LISTED RECORDS:
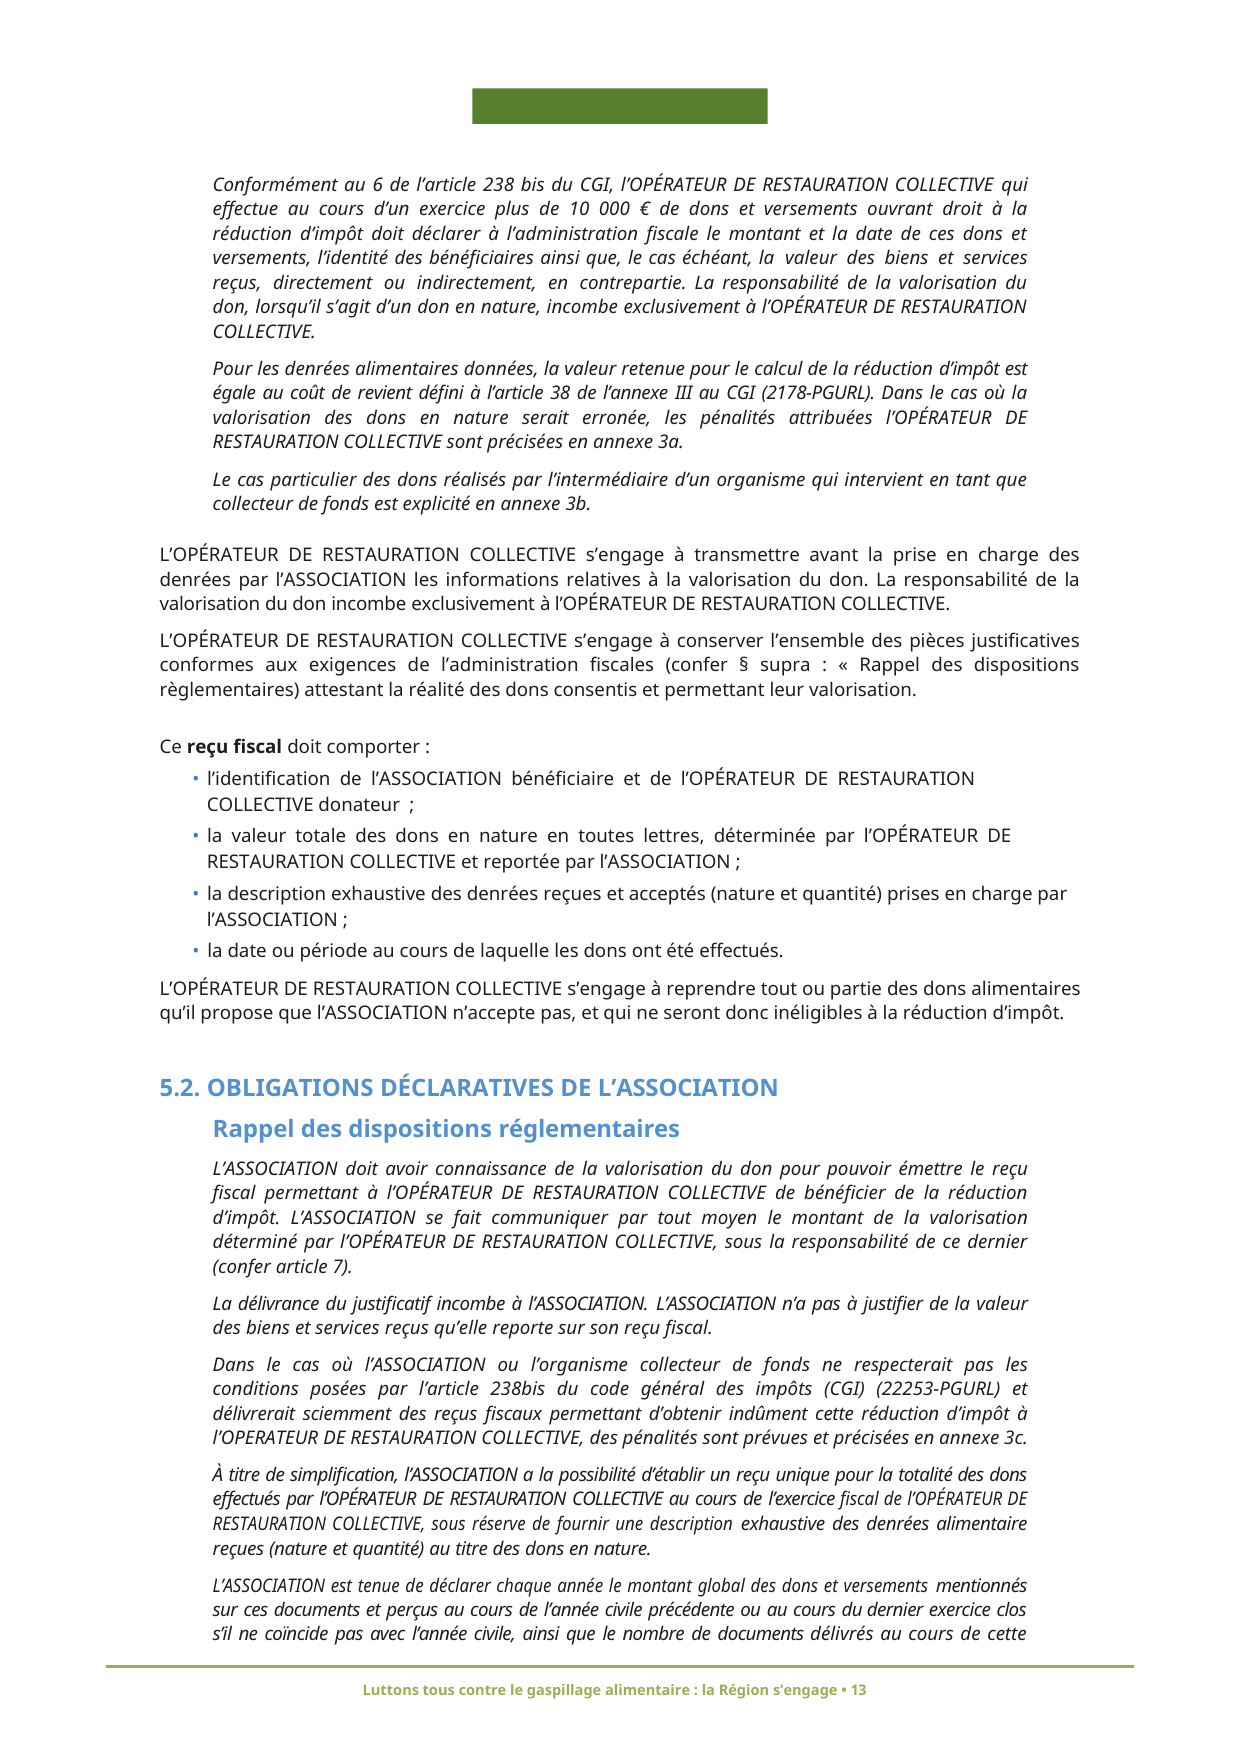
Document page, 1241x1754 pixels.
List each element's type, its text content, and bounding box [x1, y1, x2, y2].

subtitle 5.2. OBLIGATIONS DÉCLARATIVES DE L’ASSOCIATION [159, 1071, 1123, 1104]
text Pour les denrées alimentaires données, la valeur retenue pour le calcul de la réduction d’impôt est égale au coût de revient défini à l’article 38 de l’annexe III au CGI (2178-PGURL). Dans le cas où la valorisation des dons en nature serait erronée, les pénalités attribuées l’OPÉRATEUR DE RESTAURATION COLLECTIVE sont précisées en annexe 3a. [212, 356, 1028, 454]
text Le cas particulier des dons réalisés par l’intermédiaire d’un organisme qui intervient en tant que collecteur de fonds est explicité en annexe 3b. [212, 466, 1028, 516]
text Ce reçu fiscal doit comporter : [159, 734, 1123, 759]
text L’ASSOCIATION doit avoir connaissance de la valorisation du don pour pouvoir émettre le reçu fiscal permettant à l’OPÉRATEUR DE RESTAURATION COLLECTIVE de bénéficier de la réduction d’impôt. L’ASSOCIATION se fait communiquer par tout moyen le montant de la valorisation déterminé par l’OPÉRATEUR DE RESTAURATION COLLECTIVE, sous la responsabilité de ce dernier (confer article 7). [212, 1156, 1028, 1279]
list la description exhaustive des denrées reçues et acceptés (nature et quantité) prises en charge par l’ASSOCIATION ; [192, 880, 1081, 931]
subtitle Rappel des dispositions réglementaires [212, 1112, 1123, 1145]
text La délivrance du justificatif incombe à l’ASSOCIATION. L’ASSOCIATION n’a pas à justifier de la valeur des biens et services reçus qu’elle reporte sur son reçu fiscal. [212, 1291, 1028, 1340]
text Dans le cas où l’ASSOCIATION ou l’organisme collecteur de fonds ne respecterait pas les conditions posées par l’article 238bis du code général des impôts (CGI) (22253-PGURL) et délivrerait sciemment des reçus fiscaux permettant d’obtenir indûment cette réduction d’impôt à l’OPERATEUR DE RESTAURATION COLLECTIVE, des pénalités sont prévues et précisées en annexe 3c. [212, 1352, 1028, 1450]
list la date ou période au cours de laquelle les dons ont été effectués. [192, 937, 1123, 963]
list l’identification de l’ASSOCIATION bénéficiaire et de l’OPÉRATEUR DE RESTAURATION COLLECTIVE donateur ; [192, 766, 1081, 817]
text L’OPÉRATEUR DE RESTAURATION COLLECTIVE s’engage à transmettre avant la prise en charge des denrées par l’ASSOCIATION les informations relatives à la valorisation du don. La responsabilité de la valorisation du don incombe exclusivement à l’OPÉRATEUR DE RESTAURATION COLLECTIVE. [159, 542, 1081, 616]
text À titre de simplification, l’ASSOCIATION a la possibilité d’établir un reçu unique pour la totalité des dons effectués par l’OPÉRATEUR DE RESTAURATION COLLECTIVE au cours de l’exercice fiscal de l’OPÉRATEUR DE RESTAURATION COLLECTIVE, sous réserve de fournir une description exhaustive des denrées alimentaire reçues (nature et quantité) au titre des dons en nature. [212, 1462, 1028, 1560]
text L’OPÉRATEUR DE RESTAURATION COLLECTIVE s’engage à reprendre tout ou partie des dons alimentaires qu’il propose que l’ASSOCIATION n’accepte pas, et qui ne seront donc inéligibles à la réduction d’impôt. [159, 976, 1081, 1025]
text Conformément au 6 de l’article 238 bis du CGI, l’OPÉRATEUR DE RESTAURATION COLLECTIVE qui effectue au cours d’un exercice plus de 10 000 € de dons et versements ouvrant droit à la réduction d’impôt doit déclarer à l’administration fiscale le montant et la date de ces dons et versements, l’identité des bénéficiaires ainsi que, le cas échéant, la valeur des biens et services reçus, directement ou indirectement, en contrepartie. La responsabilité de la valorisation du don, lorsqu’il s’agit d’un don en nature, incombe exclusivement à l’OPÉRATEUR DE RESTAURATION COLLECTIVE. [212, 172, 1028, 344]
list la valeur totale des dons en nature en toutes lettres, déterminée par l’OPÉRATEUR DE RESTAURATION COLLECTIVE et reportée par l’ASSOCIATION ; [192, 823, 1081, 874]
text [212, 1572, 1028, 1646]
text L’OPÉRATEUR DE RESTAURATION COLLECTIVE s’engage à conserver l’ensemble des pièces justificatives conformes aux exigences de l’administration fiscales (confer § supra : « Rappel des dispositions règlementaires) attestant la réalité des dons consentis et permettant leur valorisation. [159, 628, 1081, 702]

YOUR OBJECTIVE:
All lines above that include the word "biens" should be located and copied.

THE COMPLETED TASK:
text La délivrance du justificatif incombe à l’ASSOCIATION. L’ASSOCIATION n’a pas à justifier de la valeur des biens et services reçus qu’elle reporte sur son reçu fiscal. [212, 1291, 1028, 1340]
text Conformément au 6 de l’article 238 bis du CGI, l’OPÉRATEUR DE RESTAURATION COLLECTIVE qui effectue au cours d’un exercice plus de 10 000 € de dons et versements ouvrant droit à la réduction d’impôt doit déclarer à l’administration fiscale le montant et la date de ces dons et versements, l’identité des bénéficiaires ainsi que, le cas échéant, la valeur des biens et services reçus, directement ou indirectement, en contrepartie. La responsabilité de la valorisation du don, lorsqu’il s’agit d’un don en nature, incombe exclusivement à l’OPÉRATEUR DE RESTAURATION COLLECTIVE. [212, 172, 1028, 344]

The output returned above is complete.